GIVEN PASSAGE –
────────

Many companies and hiring managers say they do or believe in the value of a thorough reference check, but they still tend to put them at the end of the process.  Let’s face it, reference checks are all too often only a rubber stamp on who we already want to hire.

So, how can we do them right?

BEGIN WITH A JOB ANALYSIS

To conduct a thorough reference check, it helps to begin with a detailed job analysis.  You want to understand the critical skills and traits that mark both your best and worst performers in the current position.  You want to know both what you want in an ideal applicant and what you definitely don’t want.

For example, if this is a sales position in a busy retail environment, you may want or need someone who likes to talk to people and who can work long hours and handle stress and not get frazzled.

If you’re hiring one sales associate, that may be enough. If you’re hiring 300 a year, you may want or need a combined quantitative and qualitative position study – to get a detailed, thorough analysis of the position demands and core ‘success’ and ‘failure’ driving features.

You then need to decide who you want to ask and how.  You can conduct a phone interview or email only.  You can ask closed or open-ended questions.  You can only reach out to the references the candidate provides, or you can seek ‘backdoor’ references. These are all key decisions in defining the process.

You can also put in place an organized way to ‘collect outcomes’, i.e. how do the candidates do after you hire them.  This will allow quantitative study and modeling on the most predictive reference check questions – and continual process improvement opportunities.

 

WHY REFERENCE CHECK

As a simple reminder of why we need to reference check, people lie on their resumes.  They embellish skills and abilities, and sometimes invent positions and companies they’ve worked for.  Relying on the assertions of the candidate is not enough.

Culture fit - the true cost of poor hiring

TOP 30 REFERENCE CHECK QUESTIONS

Reference check questions can organized by category:

  1.  CONFIRM PAST EXPERIENCES
    1. Did this person work for you from X period to Y period?

────────

(Stored data entries)
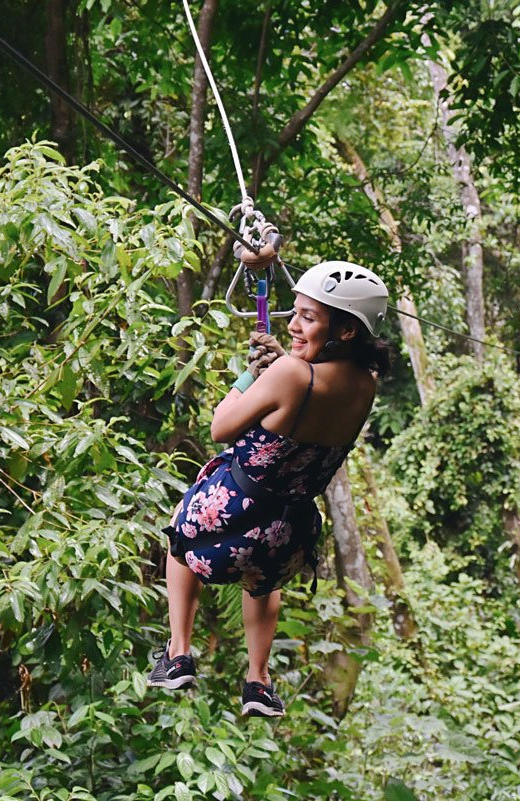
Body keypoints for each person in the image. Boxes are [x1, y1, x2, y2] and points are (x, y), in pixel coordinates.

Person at [147, 260, 391, 717]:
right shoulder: (365, 384)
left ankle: (178, 650)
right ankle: (258, 680)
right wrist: (286, 360)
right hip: (288, 535)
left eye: (309, 318)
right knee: (259, 582)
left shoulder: (292, 375)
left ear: (348, 330)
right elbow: (305, 392)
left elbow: (222, 427)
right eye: (294, 313)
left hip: (228, 517)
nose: (294, 325)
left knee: (179, 541)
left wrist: (250, 376)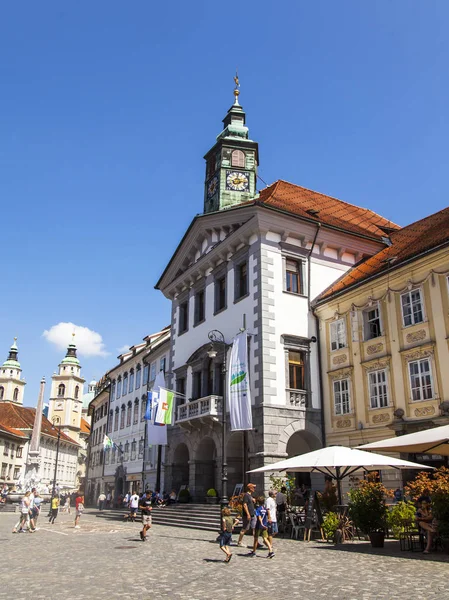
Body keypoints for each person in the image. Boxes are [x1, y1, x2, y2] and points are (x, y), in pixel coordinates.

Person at [237, 483, 257, 548]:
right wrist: (248, 514)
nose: (254, 489)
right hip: (247, 515)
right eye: (253, 487)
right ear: (250, 488)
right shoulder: (246, 495)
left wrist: (253, 500)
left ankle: (256, 542)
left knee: (254, 528)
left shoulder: (250, 495)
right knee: (245, 528)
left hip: (253, 514)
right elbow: (245, 505)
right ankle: (239, 542)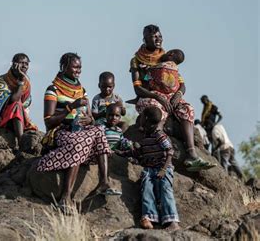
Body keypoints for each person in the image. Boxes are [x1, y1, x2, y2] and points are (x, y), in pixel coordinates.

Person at [37, 53, 121, 211]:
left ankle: (103, 182)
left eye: (80, 67)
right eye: (75, 67)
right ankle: (65, 197)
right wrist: (71, 107)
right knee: (79, 142)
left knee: (98, 129)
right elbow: (48, 121)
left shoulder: (82, 90)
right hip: (60, 132)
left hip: (81, 132)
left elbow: (90, 117)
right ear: (64, 67)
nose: (78, 70)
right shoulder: (53, 89)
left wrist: (90, 120)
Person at [130, 25, 214, 172]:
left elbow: (181, 84)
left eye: (160, 36)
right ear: (145, 38)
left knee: (187, 109)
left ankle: (191, 154)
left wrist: (178, 95)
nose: (158, 39)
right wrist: (156, 95)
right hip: (150, 96)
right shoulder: (136, 60)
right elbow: (137, 88)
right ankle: (157, 149)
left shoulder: (168, 58)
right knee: (155, 111)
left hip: (171, 96)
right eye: (154, 36)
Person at [116, 107, 180, 231]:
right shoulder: (146, 136)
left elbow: (170, 151)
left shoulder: (159, 134)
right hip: (149, 169)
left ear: (145, 119)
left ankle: (173, 222)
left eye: (141, 117)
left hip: (162, 168)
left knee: (166, 191)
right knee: (146, 190)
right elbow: (139, 151)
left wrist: (164, 169)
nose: (138, 119)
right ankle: (149, 217)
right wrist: (123, 153)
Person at [0, 53, 37, 147]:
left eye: (26, 63)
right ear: (14, 64)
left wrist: (22, 80)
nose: (24, 66)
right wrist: (20, 82)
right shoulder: (3, 79)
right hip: (2, 118)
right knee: (16, 104)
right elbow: (13, 99)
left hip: (21, 116)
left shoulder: (26, 81)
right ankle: (20, 140)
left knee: (18, 105)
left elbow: (27, 101)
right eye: (21, 63)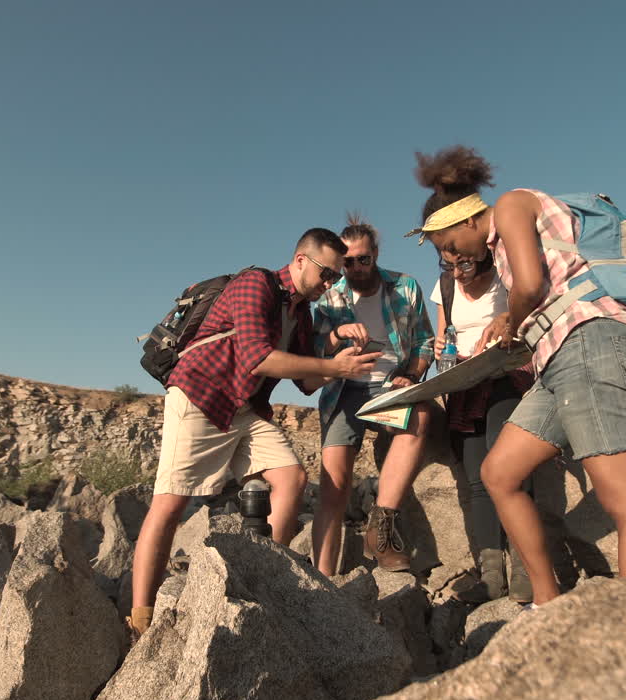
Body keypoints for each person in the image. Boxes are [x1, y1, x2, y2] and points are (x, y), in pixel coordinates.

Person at [406, 146, 626, 606]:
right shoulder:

────────

REQUIREMENT A –
For each statement below, say yes or no as to whether it agrees with the reference-check passage, and quote the words from that passage that decide it.
(i) Starting with a detailed job analysis helps in conducting a thorough reference check.
(ii) Reference checks must be carried out by email only.
(iii) Some people make up companies they claim to have worked for.
REQUIREMENT B –
Write the next part of the reference-check passage, starting after its final line.

OUTPUT A –
(i) Yes: "To conduct a thorough reference check, it helps to begin with a detailed job analysis."
(ii) No: "You can conduct a phone interview or email only."
(iii) Yes: "sometimes invent positions and companies they’ve worked for."

OUTPUT B –
    2. Did this person hold X position while working with you?
    3. What was this person’s final salary and responsibilities?
    4. How long did you work with this person, and in what capacity?
  2. CHECK ON PERSONALITY TRAITS
    1. Was this person reliable?   Give specific examples.
    2. Were they hard-working?  Give specific examples.
    3. Were they agreeable and easy to get along with?  Give specific examples.
    4. What was the biggest mistake they made that you personally witnessed?  Give specific examples.
    5. Was this person calm and even-tempered, or were they emotionally unstable and/or volatile?  Give specific examples.
  3. CHECK ON CULTURE FIT
    1. Were they a good-to-great teammate?  Give specific examples.
    2. Did people want to work with them?  Give specific examples.
    3. Were they a good culture fit?  Give specific examples.
    4. Can you recall a time when they went well above the duties of the job and gave more than was asked?
    5. How would you rate this person’s ability to get along with others on a scale of 1-10 – with 1 being the bottom 10% of all people you’ve worked with or managed in this position – and 10 being the top 10% of everyone you’ve worked with.
  4. CHECK ON OVERALL PERFORMANCE
    1. How would rate this person overall – on a scale of 1-10, with 1 being the bottom 10% of all people you’ve worked with or managed in this position – and 10 being the top 10% of everyone you’ve worked with.
    2. How would you rate their ability to learn new material and adapt?
  5. PROBE AROUND CRITICAL JOB SKILLS NEEDED IN THE NEW POSITION
    1.  This new job will require a candidate who is very skilled at Z.  Did you ever see this person demonstrate mastery in this area?  Can you give a specific example?
    2. People in this job who are Y will tend to do badly. Did you ever see this candidate demonstrate these traits? Can you give a specific example?
  6. CHECK ON HOW THEY LEFT THE ORGANIZATION
    1. What were the conditions surrounding their departure from your company?  Why did they leave?  100% their choice, 100% our choice, mutual decision, company closed, other.
    2. Would you hire them again?
    3. Did they give you proper notice and handle their departure with professionalism and class or burn bridges on the way out?
  7. GAUGE THE PERSON’S OVERALL FEELINGS
    1. Is there anything else I should know, positively or negatively about this candidate?  Anything at all?
    2. Can you suggest anyone else I might speak with to get a more complete sense of their strengths and weaknesses?

From this list, you only usually want to select your top 5-15 questions.

CONSULT YOUR REFERENCE CHECKING ‘CHEAT SHEET’

A thorough process doesn’t have to be difficult or time consuming.  Just follow the simple ‘cheat sheet’ below and you will have a solid framework for conducting really good reference checks.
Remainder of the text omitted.